Yes, the picture which arose before him as Ellen Carley spoke was the picture of John Saltram. The description seemed in every particular to apply to the face and figure of his one chosen friend. But then all such verbal pictures are at best vague and shadowy, and Gilbert knew that he carried that one image in his mind, and would be apt unconsciously to twist the girl’s words into that one shape. He asked if any picture or photograph of Mr. Holbrook had been left at the Grange, and Ellen Carley told him no, she had never even seen a portrait of Marian’s husband.
He was therefore fain to be content with the description which seemed so exactly to fit the friend he loved, the friend to whom he had clung with a deeper, stronger feeling since this miserable suspicion had taken root in his mind.
“I think I could have forgiven him if he had come between us in a bold and open way,” he said to himself, brooding over this harassing doubt of his friend; “yes, I think I could have forgiven him, in spite of the bitterness of losing her. But to steal her from me with cowardly treacherous secrecy, to hide my treasure in an obscure corner, and then grow weary of her, and blight her fair young life with his coldness,—can I forgive him these things? can all the memory of the past plead with me for him when I think of these things? O God, grant that I am mistaken; that it is some other man who has done this, and not John Saltram; not the man I have loved and honoured for fifteen years of my life!”

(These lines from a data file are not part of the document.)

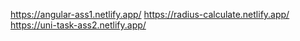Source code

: https://angular-ass1.netlify.app/
https://radius-calculate.netlify.app/
https://uni-task-ass2.netlify.app/
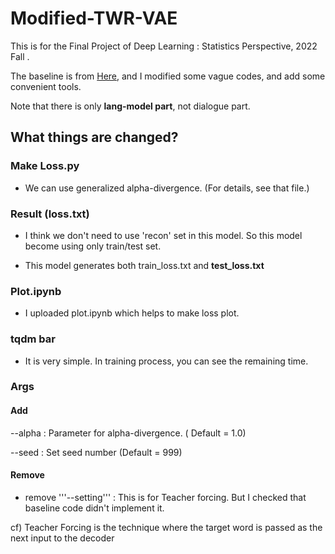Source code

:# Modified-TWR-VAE

This is for the Final Project of Deep Learning : Statistics Perspective, 2022 Fall .

The baseline is from [Here](https://github.com/ruizheliUOA/TWR-VAE/), and I modified some vague codes, and add some convenient tools.

Note that there is only **lang-model part**, not dialogue part.

## What things are changed?

### Make Loss.py

- We can use generalized alpha-divergence. (For details, see that file.)


### Result (loss.txt)

- I think we don't need to use 'recon' set in this model. So this model become using only train/test set.

- This model generates both train_loss.txt and **test_loss.txt**


### Plot.ipynb

- I uploaded plot.ipynb which helps to make loss plot.

### tqdm bar

- It is very simple. In training process, you can see the remaining time.


### Args

#### Add

--alpha : Parameter for alpha-divergence. ( Default = 1.0)

--seed : Set seed number (Default = 999)


#### Remove 

- remove '''--setting''' : This is for Teacher forcing. But I checked that baseline code didn't implement it.

cf) Teacher Forcing is the technique where the target word is passed as the next input to the decoder
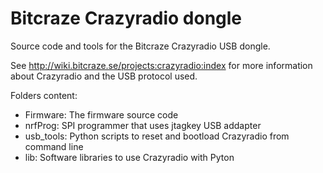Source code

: # Bitcraze Crazyradio dongle

Source code and tools for the Bitcraze Crazyradio USB dongle.

See http://wiki.bitcraze.se/projects:crazyradio:index for more information about
Crazyradio and the USB protocol used.

Folders content:

- Firmware: The firmware source code
- nrfProg:  SPI programmer that uses jtagkey USB addapter
- usb_tools: Python scripts to reset and bootload Crazyradio from command line
- lib: Software libraries to use Crazyradio with Pyton
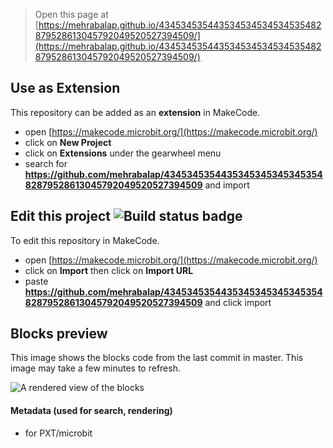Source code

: 
> Open this page at [https://mehrabalap.github.io/434534535443534534534534535482879528613045792049520527394509/](https://mehrabalap.github.io/434534535443534534534534535482879528613045792049520527394509/)

## Use as Extension

This repository can be added as an **extension** in MakeCode.

* open [https://makecode.microbit.org/](https://makecode.microbit.org/)
* click on **New Project**
* click on **Extensions** under the gearwheel menu
* search for **https://github.com/mehrabalap/434534535443534534534534535482879528613045792049520527394509** and import

## Edit this project ![Build status badge](https://github.com/mehrabalap/434534535443534534534534535482879528613045792049520527394509/workflows/MakeCode/badge.svg)

To edit this repository in MakeCode.

* open [https://makecode.microbit.org/](https://makecode.microbit.org/)
* click on **Import** then click on **Import URL**
* paste **https://github.com/mehrabalap/434534535443534534534534535482879528613045792049520527394509** and click import

## Blocks preview

This image shows the blocks code from the last commit in master.
This image may take a few minutes to refresh.

![A rendered view of the blocks](https://github.com/mehrabalap/434534535443534534534534535482879528613045792049520527394509/raw/master/.github/makecode/blocks.png)

#### Metadata (used for search, rendering)

* for PXT/microbit
<script src="https://makecode.com/gh-pages-embed.js"></script><script>makeCodeRender("{{ site.makecode.home_url }}", "{{ site.github.owner_name }}/{{ site.github.repository_name }}");</script>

But his suspicions were not to be put away, not to be driven out of his mind, let him argue against them as he might. He resolved, therefore, that as soon as he should have made every effort and taken every possible means towards the recovery of the missing girl, he would make it his business next to bring this thing home to John Saltram, or acquit him for ever.
It is needless to dwell upon that weary work, which seemed destined to result in nothing but disappointment. The local constabulary and the London police alike exerted all their powers to obtain some trace of Marian Holbrook’s lost footsteps; but no clue to the painful mystery was to be found. From the moment when she vanished from the eyes of the servant-woman watching her departure from the Grange gate, she seemed to have disappeared altogether from the sight of mankind. If by some witchcraft she had melted into the dim autumnal mist that hung about the river-bank, she could not have left less trace, or vanished more mysteriously than she had done. The local constabulary gave in very soon, in spite of Gilbert Fenton’s handsome payment in the present, and noble promises of reward in the future. The local constabulary were honest and uninventive. They shook their heads gloomily, and said “Drownded.”
“But the river has been dragged,” Gilbert cried eagerly, “and there has been nothing found.”
He shuddered at the thought of that which might have been hauled to shore in the foul weedy net. The face he loved, changed, disfigured, awful—the damp clinging hair.